Il duo non ha certo bisogno di presentazioni, sono stati un nome importante nella scena pop degli anni ’80, non però quella dolciastra e frivola, piuttosto quella più ricercata e raffinata, quella che si affaccia sulle classifiche ma mantiene un certo decoro e spessore musicale; perché diciamocelo fra i denti, l’alibi dell’essere un gruppo senza pretese viene spesso usato per giustificare arrangiamenti scarni e piatti se non veri e propri obbrobri, quando invece anche la musica più leggera dovrebbe essere fatta con perizia e cura. Per me i Tears For Fears sono forse il miglior gruppo pop di sempre, perché hanno saputo essere orecchiabilissimi curando e studiando però gli arrangiamenti in maniera maniacale, la loro musica è leggera ma nemmeno troppo, in ogni caso rimane sempre “musica”; non è un caso che mettano d’accordo più o meno tutti gli amanti della vera musica e che spesso vengano addirittura infilati (in maniera decisamente forzata) nel calderone progressive, genere con il quale c’entrano ben poco (forse il terzo album vi si avvicina senza però arrivarci).

L’ultimo lavoro datato 2004 però non aveva idee brillantissime, se ne stava nel suo limbo quasi brit-pop e non andava oltre, peccava di varietà, era molto di maniera, buono ma decisamente sotto lo standard della band, quindi qualche dubbio sulla riuscita di questo nuovo lavoro poteva esserci.

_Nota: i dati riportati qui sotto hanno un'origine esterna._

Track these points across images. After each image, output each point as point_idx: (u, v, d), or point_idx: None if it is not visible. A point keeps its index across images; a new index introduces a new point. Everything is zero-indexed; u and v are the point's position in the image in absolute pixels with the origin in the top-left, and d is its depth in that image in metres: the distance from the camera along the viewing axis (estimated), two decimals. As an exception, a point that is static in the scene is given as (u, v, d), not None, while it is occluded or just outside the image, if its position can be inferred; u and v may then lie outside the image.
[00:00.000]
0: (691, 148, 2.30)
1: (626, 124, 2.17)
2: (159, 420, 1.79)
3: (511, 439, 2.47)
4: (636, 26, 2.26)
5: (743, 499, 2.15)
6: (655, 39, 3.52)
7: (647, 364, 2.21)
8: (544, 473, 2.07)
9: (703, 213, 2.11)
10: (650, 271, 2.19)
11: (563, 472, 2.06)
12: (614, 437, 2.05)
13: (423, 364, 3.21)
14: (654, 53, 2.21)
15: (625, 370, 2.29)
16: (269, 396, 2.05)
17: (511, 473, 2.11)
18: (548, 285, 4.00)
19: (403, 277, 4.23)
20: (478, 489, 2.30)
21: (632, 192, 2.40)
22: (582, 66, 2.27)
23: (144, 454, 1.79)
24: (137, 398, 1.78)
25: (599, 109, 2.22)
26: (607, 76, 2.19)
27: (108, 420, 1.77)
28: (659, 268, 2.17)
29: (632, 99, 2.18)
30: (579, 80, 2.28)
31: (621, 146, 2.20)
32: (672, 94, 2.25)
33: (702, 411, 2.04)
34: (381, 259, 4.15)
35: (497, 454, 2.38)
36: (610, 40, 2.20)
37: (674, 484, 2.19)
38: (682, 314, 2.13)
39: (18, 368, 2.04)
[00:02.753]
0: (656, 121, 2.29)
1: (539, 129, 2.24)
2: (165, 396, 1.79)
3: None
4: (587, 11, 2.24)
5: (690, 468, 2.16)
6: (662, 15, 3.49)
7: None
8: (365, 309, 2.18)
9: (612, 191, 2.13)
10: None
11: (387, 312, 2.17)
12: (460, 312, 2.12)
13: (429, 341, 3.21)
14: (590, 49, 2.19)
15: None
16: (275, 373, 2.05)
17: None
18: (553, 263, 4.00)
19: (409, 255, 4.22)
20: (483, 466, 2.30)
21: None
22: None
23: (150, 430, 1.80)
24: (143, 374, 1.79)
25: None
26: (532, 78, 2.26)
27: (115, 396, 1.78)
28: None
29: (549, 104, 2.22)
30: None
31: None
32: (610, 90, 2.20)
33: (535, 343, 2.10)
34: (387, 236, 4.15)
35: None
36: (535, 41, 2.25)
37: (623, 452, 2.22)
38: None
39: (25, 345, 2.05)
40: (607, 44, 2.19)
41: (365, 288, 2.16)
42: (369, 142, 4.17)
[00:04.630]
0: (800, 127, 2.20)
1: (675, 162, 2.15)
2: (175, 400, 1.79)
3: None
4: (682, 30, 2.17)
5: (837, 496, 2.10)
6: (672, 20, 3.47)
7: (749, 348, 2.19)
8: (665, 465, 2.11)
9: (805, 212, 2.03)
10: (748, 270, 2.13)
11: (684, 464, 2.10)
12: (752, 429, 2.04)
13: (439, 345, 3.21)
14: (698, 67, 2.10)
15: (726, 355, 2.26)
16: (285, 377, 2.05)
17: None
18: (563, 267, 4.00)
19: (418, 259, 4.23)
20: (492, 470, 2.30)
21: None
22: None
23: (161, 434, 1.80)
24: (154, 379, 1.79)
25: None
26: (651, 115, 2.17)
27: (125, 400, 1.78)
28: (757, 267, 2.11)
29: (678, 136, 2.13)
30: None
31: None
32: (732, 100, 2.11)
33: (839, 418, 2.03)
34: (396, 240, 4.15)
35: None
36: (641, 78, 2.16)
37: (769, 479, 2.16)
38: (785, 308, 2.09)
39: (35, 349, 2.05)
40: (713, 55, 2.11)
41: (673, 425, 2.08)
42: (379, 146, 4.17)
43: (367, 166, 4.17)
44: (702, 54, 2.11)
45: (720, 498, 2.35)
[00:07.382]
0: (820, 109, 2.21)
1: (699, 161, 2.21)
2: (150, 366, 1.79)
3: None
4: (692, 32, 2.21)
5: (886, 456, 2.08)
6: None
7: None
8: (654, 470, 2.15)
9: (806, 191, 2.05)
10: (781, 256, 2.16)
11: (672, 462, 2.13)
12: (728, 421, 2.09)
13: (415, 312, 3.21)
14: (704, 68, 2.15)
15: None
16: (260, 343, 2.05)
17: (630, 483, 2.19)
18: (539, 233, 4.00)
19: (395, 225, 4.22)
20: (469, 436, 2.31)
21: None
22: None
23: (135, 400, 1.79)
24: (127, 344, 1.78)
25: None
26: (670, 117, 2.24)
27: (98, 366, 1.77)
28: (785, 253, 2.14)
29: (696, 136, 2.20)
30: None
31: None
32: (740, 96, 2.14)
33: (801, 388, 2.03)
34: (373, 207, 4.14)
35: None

Smentiti. “The Tipping Point” offre i Tears For Fears al livello d’ispirazione che ci aspetteremmo. Disco vario e intriso di melodie smaglianti, e perché no, anche palesemente fuori moda. Davvero, non suona come un disco del 2022, se lo fai sentire a qualcuno e non gli dici che è un’uscita di quest’anno probabilmente non lo collocherà nel 2022. Il duo non si vuole piegare alla modernità, la rifiuta, accettarla sarebbe una scelta indegna ed incoerente, perché un nome come i Tears For Fears che ha fatto dell’eleganza il proprio marchio di fabbrica non può chinarsi alle leggi del mercato e al piattume d’alta classifica; il duo suona alla propria maniera, con la raffinatezza che lo ha sempre contraddistinto, e sceglie persino di rimanere vintage senza però nemmeno suonare troppo datato, potremmo parlare all’incirca di “anni ’80 ristrutturati”. Quando ascolti brani come “Break the Man”, “Rivers of Mercy”, l’orchestrale e jazzata “Please Be Happy” e “Stay” ti sembra davvero di essere a fine anni ’80, sono riusciti a riprodurre quelle particolari atmosfere quasi fedelmente, sembrano quasi uscire da “The Seeds of Love”, i suoni sono quelli! Comunque c’è anche qualcosa che suona un po’ più recente e persino più rozzo e meno elegante, e consiste essenzialmente nelle due incursioni elettroniche come Dio comanda, “My Demons” e “End of Night”, che ricalcano i coevi Depeche Mode ma quelli più alternativi e pungenti degli anni 2000. Colpisce anche l’apripista “No Small Thing” che si butta a capofitto in un insolito country d’oltreoceano, con un sound caldo che avrebbe ben figurato in “Raoul and the Kings of Spain”.

18 anni d’attesa ben ripagati. In quale posizione collocare questo lavoro nella discografia del gruppo? Beh, il confronto con i dischi storici degli anni ’80 viene perso ma nemmeno con un grande distacco, è invece una partita apertissima con i dischi degli anni ’90, mentre vince abbastanza largamente con il lavoro del 2004. Vi siete presi tutto il tempo e alla fine avete avuto ragione… però vi prego, non fateci aspettare ancora dei secoli per la prossima uscita!